Records excerpted from a collection
— start —
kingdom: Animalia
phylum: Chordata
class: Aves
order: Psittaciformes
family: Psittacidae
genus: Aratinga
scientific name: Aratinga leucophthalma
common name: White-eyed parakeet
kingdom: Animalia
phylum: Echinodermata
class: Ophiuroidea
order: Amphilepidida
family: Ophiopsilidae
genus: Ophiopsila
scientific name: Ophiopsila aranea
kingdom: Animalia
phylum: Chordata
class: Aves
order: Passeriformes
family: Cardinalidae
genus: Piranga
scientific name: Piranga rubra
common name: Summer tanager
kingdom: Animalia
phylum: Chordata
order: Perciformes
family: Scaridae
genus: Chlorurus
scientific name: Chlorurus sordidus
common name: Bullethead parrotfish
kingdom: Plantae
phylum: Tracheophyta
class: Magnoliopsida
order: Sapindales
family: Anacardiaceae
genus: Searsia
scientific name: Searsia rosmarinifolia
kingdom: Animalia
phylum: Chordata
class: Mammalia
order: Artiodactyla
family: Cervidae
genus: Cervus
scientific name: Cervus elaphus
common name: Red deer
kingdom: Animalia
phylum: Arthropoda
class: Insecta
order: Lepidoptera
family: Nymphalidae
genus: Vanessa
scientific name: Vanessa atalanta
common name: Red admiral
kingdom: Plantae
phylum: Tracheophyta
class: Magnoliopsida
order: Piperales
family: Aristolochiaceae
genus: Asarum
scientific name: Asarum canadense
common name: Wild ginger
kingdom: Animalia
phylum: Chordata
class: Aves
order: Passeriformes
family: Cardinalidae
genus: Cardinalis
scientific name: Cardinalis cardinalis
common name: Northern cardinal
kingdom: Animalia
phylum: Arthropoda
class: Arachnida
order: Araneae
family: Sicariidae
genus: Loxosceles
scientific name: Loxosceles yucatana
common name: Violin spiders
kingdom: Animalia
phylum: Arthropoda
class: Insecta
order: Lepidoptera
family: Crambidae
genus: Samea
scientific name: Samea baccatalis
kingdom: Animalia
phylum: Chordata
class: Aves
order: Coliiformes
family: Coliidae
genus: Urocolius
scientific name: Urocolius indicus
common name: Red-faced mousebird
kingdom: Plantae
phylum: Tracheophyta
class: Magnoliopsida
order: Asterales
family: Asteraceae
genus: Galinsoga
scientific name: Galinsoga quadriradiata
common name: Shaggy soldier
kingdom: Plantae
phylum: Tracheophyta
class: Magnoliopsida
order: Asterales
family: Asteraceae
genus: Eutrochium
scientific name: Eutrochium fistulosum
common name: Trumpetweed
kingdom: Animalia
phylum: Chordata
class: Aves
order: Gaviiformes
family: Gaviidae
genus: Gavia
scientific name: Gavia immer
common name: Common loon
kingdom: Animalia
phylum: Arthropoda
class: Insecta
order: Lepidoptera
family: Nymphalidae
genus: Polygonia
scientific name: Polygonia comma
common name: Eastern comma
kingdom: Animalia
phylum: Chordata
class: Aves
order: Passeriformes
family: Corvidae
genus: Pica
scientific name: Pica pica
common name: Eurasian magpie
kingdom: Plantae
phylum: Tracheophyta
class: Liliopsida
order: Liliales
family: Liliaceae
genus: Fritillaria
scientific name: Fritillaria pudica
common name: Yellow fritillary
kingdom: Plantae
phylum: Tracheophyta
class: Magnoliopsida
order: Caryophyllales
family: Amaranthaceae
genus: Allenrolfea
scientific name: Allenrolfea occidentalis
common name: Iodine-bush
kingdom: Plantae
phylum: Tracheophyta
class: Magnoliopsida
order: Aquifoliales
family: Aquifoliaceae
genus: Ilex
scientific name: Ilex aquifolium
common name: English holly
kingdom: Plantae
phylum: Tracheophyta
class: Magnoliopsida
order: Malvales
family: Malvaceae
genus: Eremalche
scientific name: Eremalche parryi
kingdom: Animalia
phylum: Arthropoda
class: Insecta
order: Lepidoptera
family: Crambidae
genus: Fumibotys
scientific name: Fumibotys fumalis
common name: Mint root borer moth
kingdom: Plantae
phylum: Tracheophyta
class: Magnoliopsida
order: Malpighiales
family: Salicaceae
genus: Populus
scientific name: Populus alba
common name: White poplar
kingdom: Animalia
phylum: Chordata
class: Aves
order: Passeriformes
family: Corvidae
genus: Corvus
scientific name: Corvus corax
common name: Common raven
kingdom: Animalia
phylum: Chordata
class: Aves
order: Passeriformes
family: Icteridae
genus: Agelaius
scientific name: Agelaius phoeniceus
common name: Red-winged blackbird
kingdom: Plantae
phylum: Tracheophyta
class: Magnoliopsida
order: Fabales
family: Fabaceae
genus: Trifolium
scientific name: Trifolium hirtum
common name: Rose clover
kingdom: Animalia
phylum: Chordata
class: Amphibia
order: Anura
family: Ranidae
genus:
— end —
PROMPT:
Reproduce the material above verbatim, line by line, in its entirety.

RESPONSE:
kingdom: Animalia
phylum: Chordata
class: Aves
order: Psittaciformes
family: Psittacidae
genus: Aratinga
scientific name: Aratinga leucophthalma
common name: White-eyed parakeet
kingdom: Animalia
phylum: Echinodermata
class: Ophiuroidea
order: Amphilepidida
family: Ophiopsilidae
genus: Ophiopsila
scientific name: Ophiopsila aranea
kingdom: Animalia
phylum: Chordata
class: Aves
order: Passeriformes
family: Cardinalidae
genus: Piranga
scientific name: Piranga rubra
common name: Summer tanager
kingdom: Animalia
phylum: Chordata
order: Perciformes
family: Scaridae
genus: Chlorurus
scientific name: Chlorurus sordidus
common name: Bullethead parrotfish
kingdom: Plantae
phylum: Tracheophyta
class: Magnoliopsida
order: Sapindales
family: Anacardiaceae
genus: Searsia
scientific name: Searsia rosmarinifolia
kingdom: Animalia
phylum: Chordata
class: Mammalia
order: Artiodactyla
family: Cervidae
genus: Cervus
scientific name: Cervus elaphus
common name: Red deer
kingdom: Animalia
phylum: Arthropoda
class: Insecta
order: Lepidoptera
family: Nymphalidae
genus: Vanessa
scientific name: Vanessa atalanta
common name: Red admiral
kingdom: Plantae
phylum: Tracheophyta
class: Magnoliopsida
order: Piperales
family: Aristolochiaceae
genus: Asarum
scientific name: Asarum canadense
common name: Wild ginger
kingdom: Animalia
phylum: Chordata
class: Aves
order: Passeriformes
family: Cardinalidae
genus: Cardinalis
scientific name: Cardinalis cardinalis
common name: Northern cardinal
kingdom: Animalia
phylum: Arthropoda
class: Arachnida
order: Araneae
family: Sicariidae
genus: Loxosceles
scientific name: Loxosceles yucatana
common name: Violin spiders
kingdom: Animalia
phylum: Arthropoda
class: Insecta
order: Lepidoptera
family: Crambidae
genus: Samea
scientific name: Samea baccatalis
kingdom: Animalia
phylum: Chordata
class: Aves
order: Coliiformes
family: Coliidae
genus: Urocolius
scientific name: Urocolius indicus
common name: Red-faced mousebird
kingdom: Plantae
phylum: Tracheophyta
class: Magnoliopsida
order: Asterales
family: Asteraceae
genus: Galinsoga
scientific name: Galinsoga quadriradiata
common name: Shaggy soldier
kingdom: Plantae
phylum: Tracheophyta
class: Magnoliopsida
order: Asterales
family: Asteraceae
genus: Eutrochium
scientific name: Eutrochium fistulosum
common name: Trumpetweed
kingdom: Animalia
phylum: Chordata
class: Aves
order: Gaviiformes
family: Gaviidae
genus: Gavia
scientific name: Gavia immer
common name: Common loon
kingdom: Animalia
phylum: Arthropoda
class: Insecta
order: Lepidoptera
family: Nymphalidae
genus: Polygonia
scientific name: Polygonia comma
common name: Eastern comma
kingdom: Animalia
phylum: Chordata
class: Aves
order: Passeriformes
family: Corvidae
genus: Pica
scientific name: Pica pica
common name: Eurasian magpie
kingdom: Plantae
phylum: Tracheophyta
class: Liliopsida
order: Liliales
family: Liliaceae
genus: Fritillaria
scientific name: Fritillaria pudica
common name: Yellow fritillary
kingdom: Plantae
phylum: Tracheophyta
class: Magnoliopsida
order: Caryophyllales
family: Amaranthaceae
genus: Allenrolfea
scientific name: Allenrolfea occidentalis
common name: Iodine-bush
kingdom: Plantae
phylum: Tracheophyta
class: Magnoliopsida
order: Aquifoliales
family: Aquifoliaceae
genus: Ilex
scientific name: Ilex aquifolium
common name: English holly
kingdom: Plantae
phylum: Tracheophyta
class: Magnoliopsida
order: Malvales
family: Malvaceae
genus: Eremalche
scientific name: Eremalche parryi
kingdom: Animalia
phylum: Arthropoda
class: Insecta
order: Lepidoptera
family: Crambidae
genus: Fumibotys
scientific name: Fumibotys fumalis
common name: Mint root borer moth
kingdom: Plantae
phylum: Tracheophyta
class: Magnoliopsida
order: Malpighiales
family: Salicaceae
genus: Populus
scientific name: Populus alba
common name: White poplar
kingdom: Animalia
phylum: Chordata
class: Aves
order: Passeriformes
family: Corvidae
genus: Corvus
scientific name: Corvus corax
common name: Common raven
kingdom: Animalia
phylum: Chordata
class: Aves
order: Passeriformes
family: Icteridae
genus: Agelaius
scientific name: Agelaius phoeniceus
common name: Red-winged blackbird
kingdom: Plantae
phylum: Tracheophyta
class: Magnoliopsida
order: Fabales
family: Fabaceae
genus: Trifolium
scientific name: Trifolium hirtum
common name: Rose clover
kingdom: Animalia
phylum: Chordata
class: Amphibia
order: Anura
family: Ranidae
genus:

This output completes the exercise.